= Stewart Parker Trust Awards =

Irish award for drama

The Stewart Parker Trust Award or Stewart Parker Prize was a set of Irish theatre awards. The Stewart Parker Trust was founded in 1988, named in honour of Northern Irish playwright Stewart Parker. The last set of awards were given in 2022, for playwrights shortlisted in 2019. Funding for up to three awards was provided by the An Chomhairle Ealaíon, the Arts Council of Northern Ireland, and the BBC, while guidance on the selection process was provided by the Irish Theatre Institute.

==History==
The Stewart Parker Trust was founded in 1988 in honour of Northern Irish playwright Stewart Parker, after he died of cancer aged 47 in November 1988. John Fairleigh, who was for many years the honorary director of the Trust, was largely responsible for the administration of the awards from the start.

The trust first established the New Playwright Bursary. In 1997/8 two further awards were added: the BBC Stewart Parker Irish Language Award, for a new playwright working in the Irish language, and another one, "for a playwright whose work has contributed to the betterment of cross community understanding within Northern Ireland". Later, with the collaboration of BBC Northern Ireland (BBC NI), the BBC NI Radio Drama Award was created.

At the tenth anniversary of the awards, they were presented by the Irish President, Mary McAleese, at the Abbey Theatre in Dublin. She again presented the awards at the Abbey in 2009 (for 2008).

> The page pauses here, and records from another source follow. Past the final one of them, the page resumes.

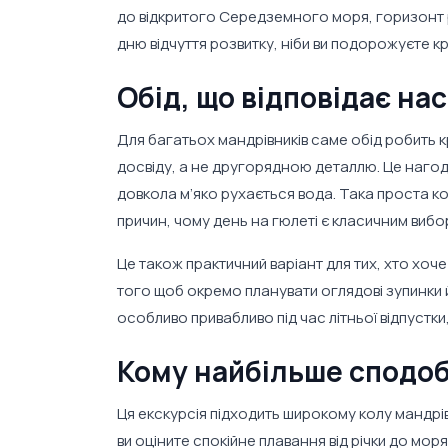
до відкритого Середземного моря, горизонт 
дню відчуття розвитку, ніби ви подорожуєте крі
Обід, що відповідає на
Для багатьох мандрівників саме обід робить кр
досвіду, а не другорядною деталлю. Це нагод
довкола м’яко рухається вода. Така проста ко
причин, чому день на гюлеті є класичним виб
Це також практичний варіант для тих, хто хоч
того щоб окремо планувати оглядові зупинки й
особливо привабливо під час літньої відпустки
Кому найбільше сподоб
Ця екскурсія підходить широкому колу мандрів
ви оціните спокійне плавання від річки до мор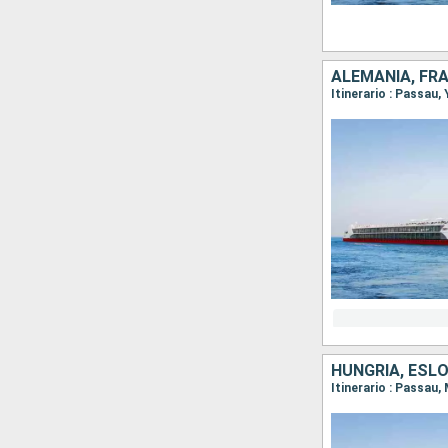
ALEMANIA, FRA
HUNGRÍA, ESLO
Itinerario : Passau,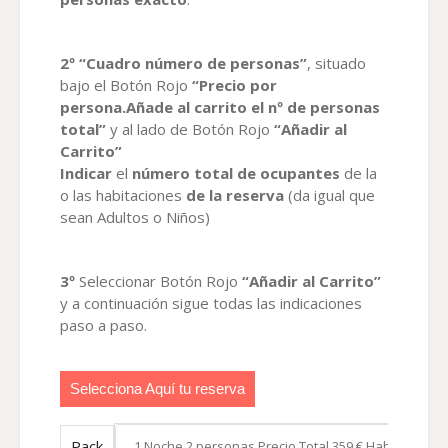
2º “Cuadro número de personas”
, situado
bajo el Botón Rojo
“Precio por
persona.Añade al carrito el nº de personas
total”
y al lado de Botón Rojo
“Añadir al
Carrito”
Indicar
el
número total de ocupantes
de la
o las habitaciones
de la reserva
(da igual que
sean Adultos o Niños)
3º
Seleccionar Botón Rojo
“Añadir al Carrito”
y a continuación sigue todas las indicaciones
paso a paso.
Selecciona Aquí tu reserva
Pack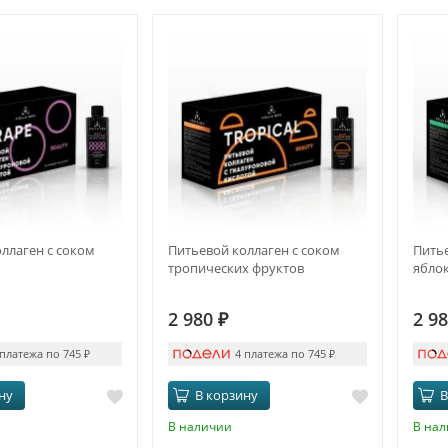
ллаген с соком
Питьевой коллаген с соком
Питье
тропических фруктов
ябло
2 980
₽
2 9
 платежа по 745
₽
4 платежа по 745
₽
ну
В корзину
В
В наличии
В на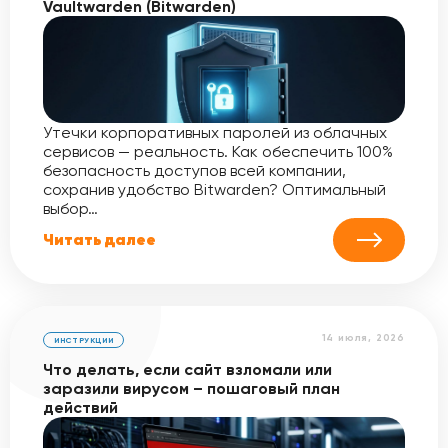
Vaultwarden (Bitwarden)
Утечки корпоративных паролей из облачных
сервисов — реальность. Как обеспечить 100%
безопасность доступов всей компании,
сохранив удобство Bitwarden? Оптимальный
выбор…
Читать далее
14 июля, 2026
ИНСТРУКЦИИ
Что делать, если сайт взломали или
заразили вирусом – пошаговый план
действий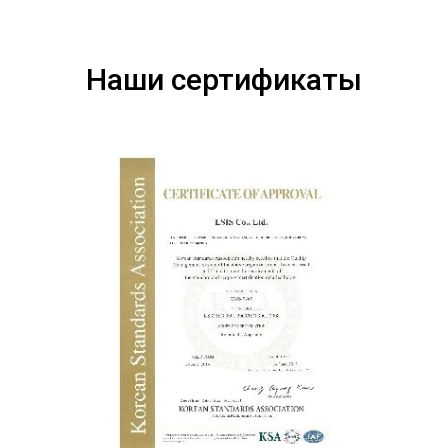
Наши сертификаты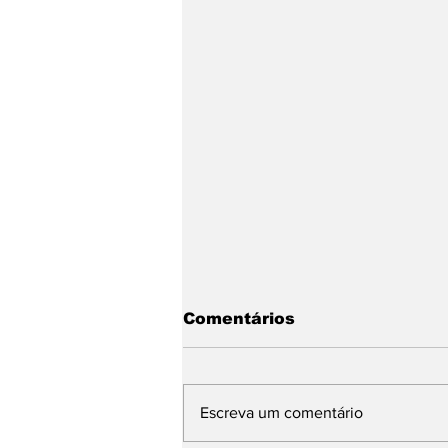
Comentários
Escreva um comentário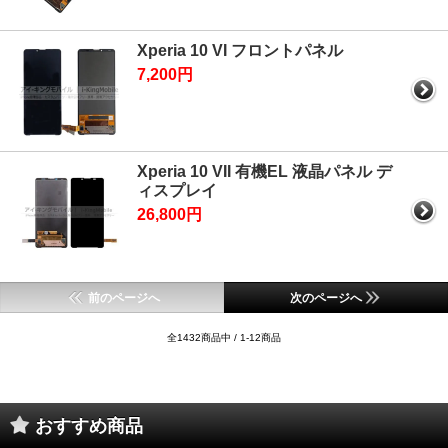
Xperia 10 VI フロントパネル
7,200円
Xperia 10 VII 有機EL 液晶パネル デ
ィスプレイ
26,800円
前のページへ
次のページへ
全1432商品中 / 1-12商品
おすすめ商品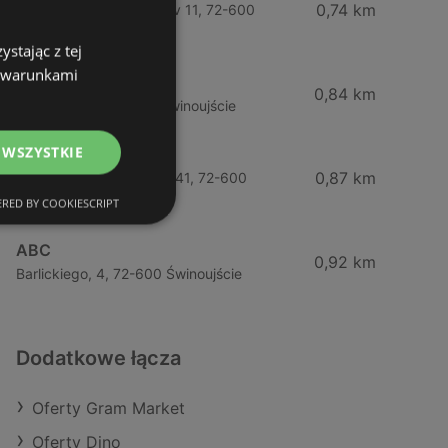
0,74 km
Wybrzeze Władysława Iv 11, 72-600
Świnoujście
stając z tej
z warunkami
Biedronka
0,84 km
Chrobrego 9, 72-600 Świnoujście
 WSZYSTKIE
Lidl
0,87 km
Ul. Bohaterów Września 41, 72-600
Świnoujście
RED BY COOKIESCRIPT
ABC
0,92 km
Barlickiego, 4, 72-600 Świnoujście
Dodatkowe łącza
Oferty Gram Market
Oferty Dino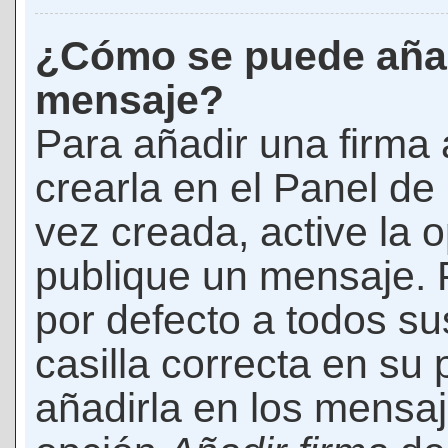
¿Cómo se puede añad
mensaje?
Para añadir una firma
crearla en el Panel de
vez creada, active la 
publique un mensaje. 
por defecto a todos s
casilla correcta en su p
añadirla en los mensaj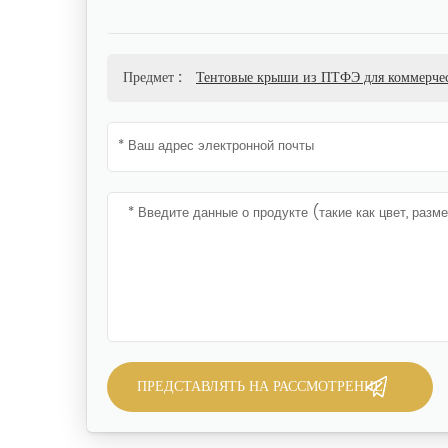
Предмет :
Тентовые крыши из ПТФЭ для коммерчес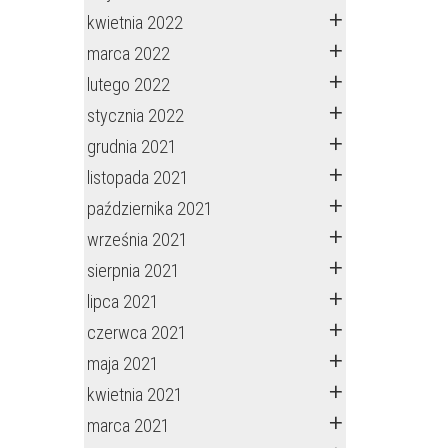
kwietnia 2022
marca 2022
lutego 2022
stycznia 2022
grudnia 2021
listopada 2021
października 2021
września 2021
sierpnia 2021
lipca 2021
czerwca 2021
maja 2021
kwietnia 2021
marca 2021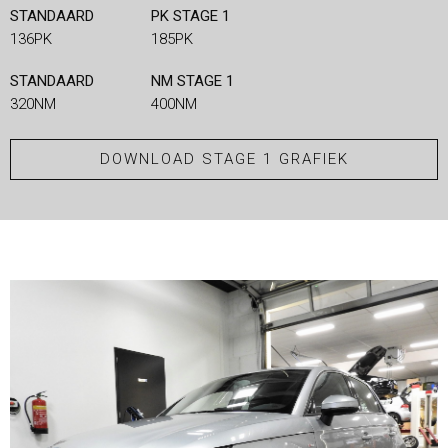
STANDAARD
PK STAGE 1
136PK
185PK
STANDAARD
NM STAGE 1
320NM
400NM
DOWNLOAD STAGE 1 GRAFIEK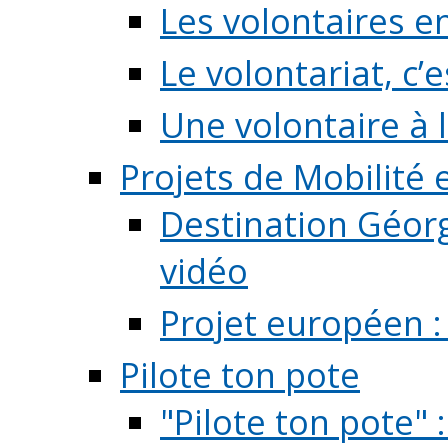
Les volontaires e
Le volontariat, c’e
Une volontaire à l
Projets de Mobilité
Destination Géorg
vidéo
Projet européen :
Pilote ton pote
"Pilote ton pote" 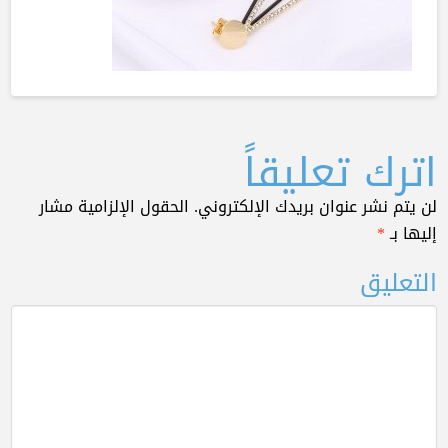
اترك تعليقاً
لن يتم نشر عنوان بريدك الإلكتروني.
الحقول الإلزامية مشار
إليها بـ
*
التعليق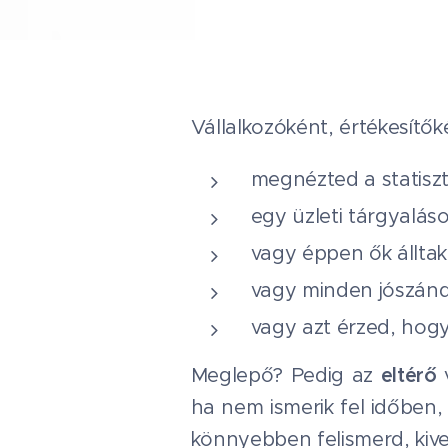
Vállalkozóként, értékesítők
megnézted a statiszt
egy üzleti tárgyalás
vagy éppen ők álltak
vagy minden jószán
vagy azt érzed, hog
Meglepő? Pedig az
eltérő
v
ha nem ismerik fel időben
könnyebben felismerd, kivel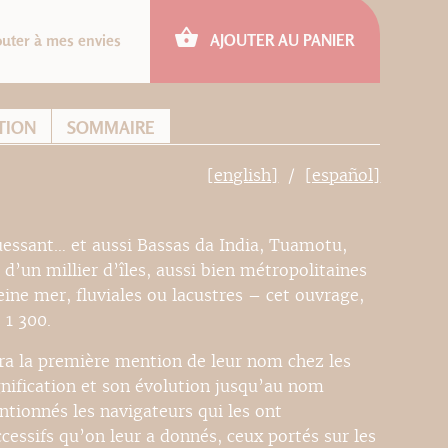
outer à mes envies
AJOUTER AU PANIER
TION
SOMMAIRE
[english]
[español]
Ouessant… et aussi Bassas da India, Tuamotu,
s d’un millier d’îles, aussi bien métropolitaines
eine mer, fluviales ou lacustres – cet ouvrage,
 1 300.
era la première mention de leur nom chez les
gnification et son évolution jusqu’au nom
entionnés les navigateurs qui les ont
essifs qu’on leur a donnés, ceux portés sur les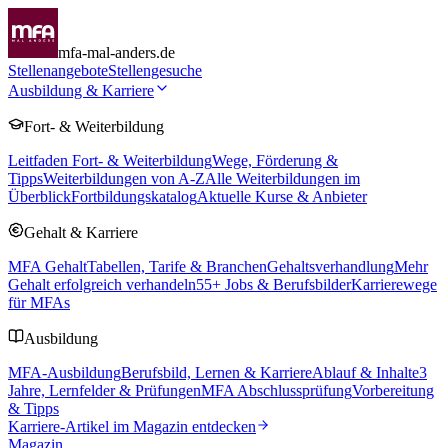
mfa-mal-anders.de
Stellenangebote
Stellengesuche
Ausbildung & Karriere
Fort- & Weiterbildung
Leitfaden Fort- & Weiterbildung
Wege, Förderung &
Tipps
Weiterbildungen von A-Z
Alle Weiterbildungen im
Überblick
Fortbildungskatalog
Aktuelle Kurse & Anbieter
Gehalt & Karriere
MFA Gehalt
Tabellen, Tarife & Branchen
Gehaltsverhandlung
Mehr
Gehalt erfolgreich verhandeln
55
+ Jobs & Berufsbilder
Karrierewege
für MFAs
Ausbildung
MFA-Ausbildung
Berufsbild, Lernen & Karriere
Ablauf & Inhalte
3
Jahre, Lernfelder & Prüfungen
MFA Abschlussprüfung
Vorbereitung
& Tipps
Karriere-Artikel im Magazin entdecken
Magazin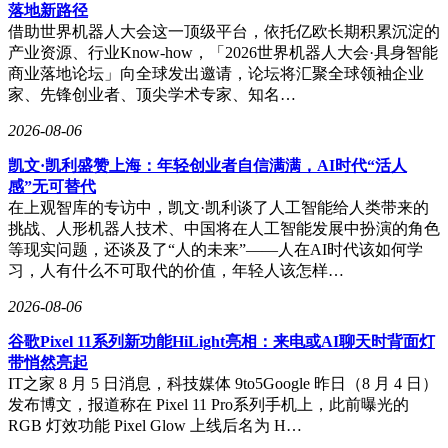
落地新路径
借助世界机器人大会这一顶级平台，依托亿欧长期积累沉淀的
产业资源、行业Know-how，「2026世界机器人大会·具身智能
商业落地论坛」向全球发出邀请，论坛将汇聚全球领袖企业
家、先锋创业者、顶尖学术专家、知名…
2026-08-06
凯文·凯利盛赞上海：年轻创业者自信满满，AI时代“活人
感”无可替代
在上观智库的专访中，凯文·凯利谈了人工智能给人类带来的
挑战、人形机器人技术、中国将在人工智能发展中扮演的角色
等现实问题，还谈及了“人的未来”——人在AI时代该如何学
习，人有什么不可取代的价值，年轻人该怎样…
2026-08-06
谷歌Pixel 11系列新功能HiLight亮相：来电或AI聊天时背面灯
带悄然亮起
IT之家 8 月 5 日消息，科技媒体 9to5Google 昨日（8 月 4 日）
发布博文，报道称在 Pixel 11 Pro系列手机上，此前曝光的
RGB 灯效功能 Pixel Glow 上线后名为 H…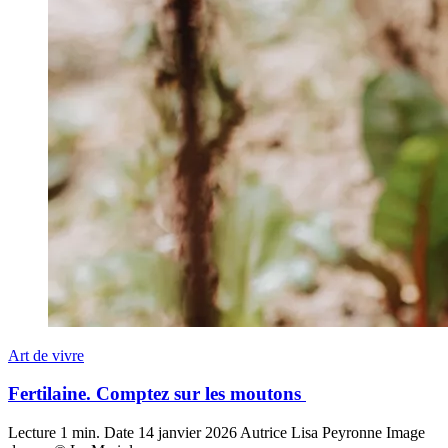
Art de vivre
Fertilaine. Comptez sur les moutons
Lecture
1 min.
Date
14 janvier 2026
Autrice
Lisa Peyronne
Image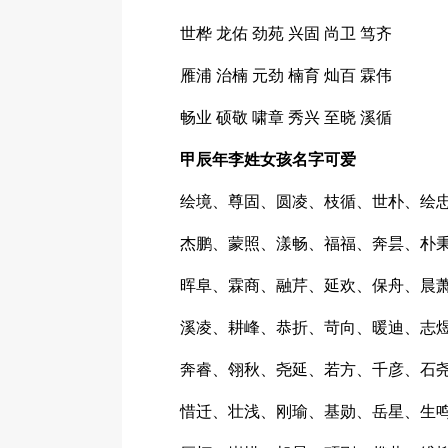
世桦 龙佑 劲苑 兴固 尚卫 笃齐
雁浦 治楠 元劲 楠育 灿百 霖伟
畅业 硕敬 啸章 秀兴 至晓 溪循
甲辰年李姓女孩名字可爱
绘境、尊固、圆凌、枝循、世朴、绘
杰鹏、蒙照、漾畅、福福、奔昙、朴
晖阜、霖商、融芹、延欢、保舟、晨
溪凌、耕峰、恭折、苛向、暖迪、志
奔睿、翎秋、尧延、若方、千彦、石
惜迁、壮浅、刚瑜、基勋、岳星、生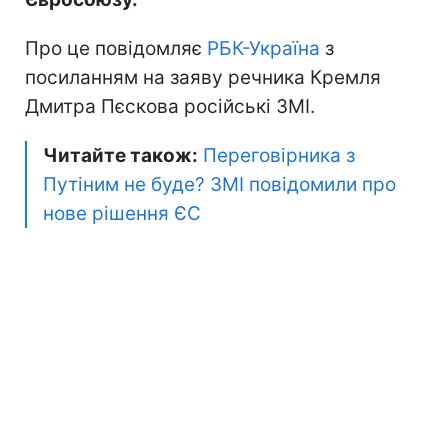
Про це повідомляє
РБК-Україна
з
посиланням на заяву речника Кремля
Дмитра Пєскова російські ЗМІ.
Читайте також:
Переговірника з
Путіним не буде? ЗМІ повідомили про
нове рішення ЄС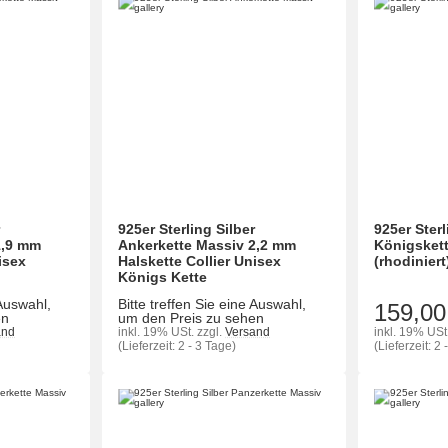
r
925er Sterling Silber
925er Sterl
1,9 mm
Ankerkette Massiv 2,2 mm
Königsket
isex
Halskette Collier Unisex
(rhodiniert
Königs Kette
 Auswahl,
Bitte treffen Sie eine Auswahl,
159,00
en
um den Preis zu sehen
and
inkl. 19% USt.
zzgl.
Versand
inkl. 19% USt
(Lieferzeit: 2 - 3 Tage)
(Lieferzeit: 2 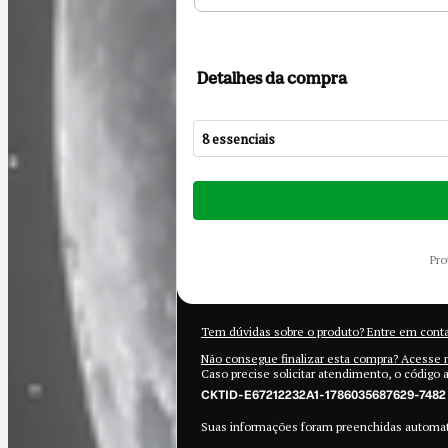
Detalhes da compra
8 essenciais
Total
de
US$ 9,00
pr
Tem dúvidas sobre o produto? Entre em cont
Não consegue finalizar esta compra? Acesse 
Caso precise solicitar atendimento, o código 
CKTID-E67212232A1-1786035687629-7482
Suas informações foram preenchidas autom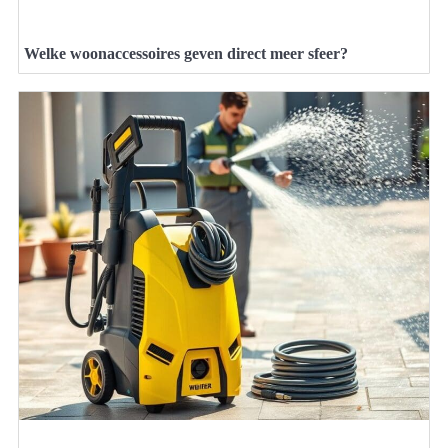
Welke woonaccessoires geven direct meer sfeer?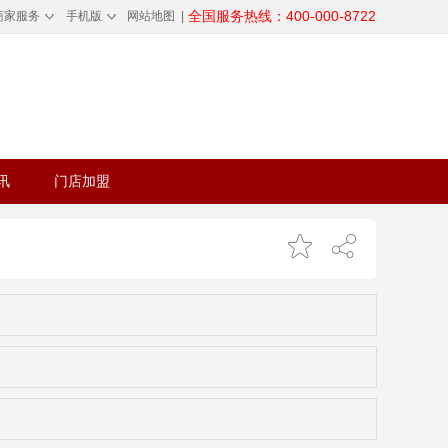
◇
◇
全国服务热线：400-000-8722
商家服务
手机版
网站地图
|
讯
门店加盟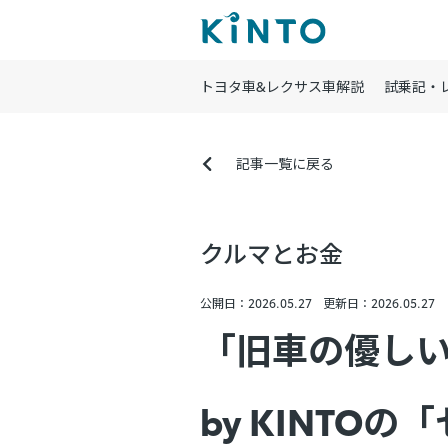
トヨタ車&レクサス車解説
試乗記・
記事一覧に戻る
クルマとお金
公開日：2026.05.27
更新日：2026.05.27
「旧車の優しい乗
by KINTO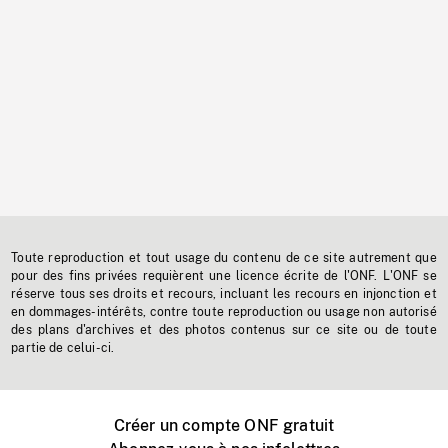
Toute reproduction et tout usage du contenu de ce site autrement que
pour des fins privées requièrent une licence écrite de l'ONF. L'ONF se
réserve tous ses droits et recours, incluant les recours en injonction et
en dommages-intérêts, contre toute reproduction ou usage non autorisé
des plans d'archives et des photos contenus sur ce site ou de toute
partie de celui-ci.
Créer un compte ONF gratuit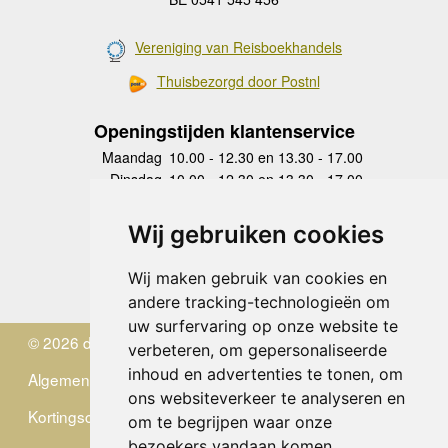
Vereniging van Reisboekhandels
Thuisbezorgd door Postnl
Openingstijden klantenservice
Maandag
10.00 - 12.30 en 13.30 - 17.00
Dinsdag
10.00 - 12.30 en 13.30 - 17.00
Woensdag
10.00 - 12.30 en 13.30 - 17.00
Donderdag
10.00 - 12.30 en 13.30 - 17.00
Wij gebruiken cookies
Vrijdag
10.00 - 12.30 en 13.30 - 17.00
Zaterdag
gesloten
Wij maken gebruik van cookies en
Zondag
gesloten
andere tracking-technologieën om
uw surfervaring op onze website te
© 2026 de Zwerver
verbeteren, om gepersonaliseerde
inhoud en advertenties te tonen, om
Algemene Voorwaarden
ons websiteverkeer te analyseren en
Kortingscode
om te begrijpen waar onze
bezoekers vandaan komen.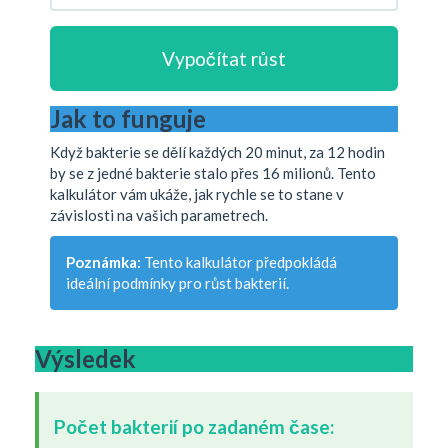
Vypočítat růst
Jak to funguje
Když bakterie se dělí každých 20 minut, za 12 hodin
by se z jedné bakterie stalo přes 16 milionů. Tento
kalkulátor vám ukáže, jak rychle se to stane v
závislosti na vašich parametrech.
Poznámka:
Tento kalkulátor předpokládá
ideální podmínky pro růst bakterií.
Výsledek
Počet bakterií po zadaném čase: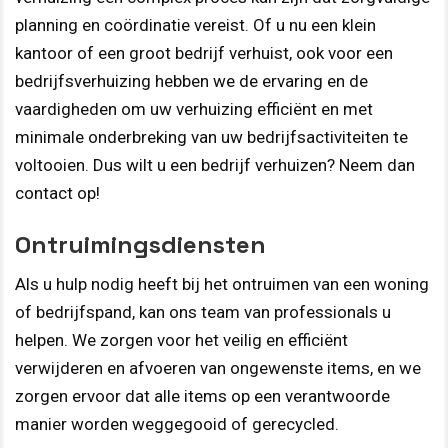
planning en coördinatie vereist. Of u nu een klein
kantoor of een groot bedrijf verhuist, ook voor een
bedrijfsverhuizing hebben we de ervaring en de
vaardigheden om uw verhuizing efficiënt en met
minimale onderbreking van uw bedrijfsactiviteiten te
voltooien. Dus wilt u een bedrijf verhuizen? Neem dan
contact op!
Ontruimingsdiensten
Als u hulp nodig heeft bij het ontruimen van een woning
of bedrijfspand, kan ons team van professionals u
helpen. We zorgen voor het veilig en efficiënt
verwijderen en afvoeren van ongewenste items, en we
zorgen ervoor dat alle items op een verantwoorde
manier worden weggegooid of gerecycled.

After Fairleigh had to leave the role, the workload became too large to be managed by volunteers. During the COVID-19 pandemic, a pause was put on the awards. In 2022, it was announced that the awards would be ended, with one last round made to the 2019 shortlisted candidates. The Irish Theatre Institute and BBC Northern Ireland (BBC NI) co-hosted the final ceremony in October 2022.

==Description==
There was a cash bursary as part of the award, as well as a mentoring scheme. At the final ceremony, there were three award categories: the New Playwright Bursary, the BBC NI Radio Drama Award, and the BBC NI Irish Language Drama Award. Funding was provided by the An Chomhairle Ealaíon, the Arts Council of Northern Ireland, and the BBC, while guidance on the selection process was provided by the Irish Theatre Institute.

The winners were announced annually at the Lyric Theatre in Dublin.

==Previous winners==
Previous winners of the award include:
- 1988: Sebastian Barry, for Boss Grady’s Boys
- 1993: Vincent Woods, for At the Black Pig's Dyke
- 1996: Gina Moxley, for Danti-Dan
- 1997?: Daragh Carville, for Language Roulette
- 2002: Tim Loane, for Caught Red Handed
- 2003: Micheál Ó Conghaile, for Cúigear Chonamara
- 2008: (Note: Awarded on 20 April 2009.) Abbie Spallen, New Playwright Bursary
- 2008: Elaine Murphy, BBC Northern Ireland Radio Drama Award
- 2008: Seán Ó Morónaigh, BBC Northern Ireland Irish Language Drama Award
- 2012: Nancy Harris, New Playwright Bursary for No Romance
- 2012: Stacey Gregg, BBC Radio Drama Award, for Perve
- 2012: Paul Mercier, BBC Northern Irish Language Award for Sétanta
- 2019: Meghan Tyler, New Playwright Bursary, for Crocodile Fever
- 2019: Seanan McDonnell, BBC NI Radio Drama Award, for So, Where Do We Begin?
- 2019: BBC Stewart Parker Irish Language Award jointly awarded to Philip Doherty, for Fiach, and Hilary Bowen-Walsh and Mumbo Top for Cara sa Chúirt

Other winners include: Jimmy McAleavey, Deirdre Kinahan, Conor McPherson, Éilís Ní Dhuibhne, Philip Davison, and Michael Harding.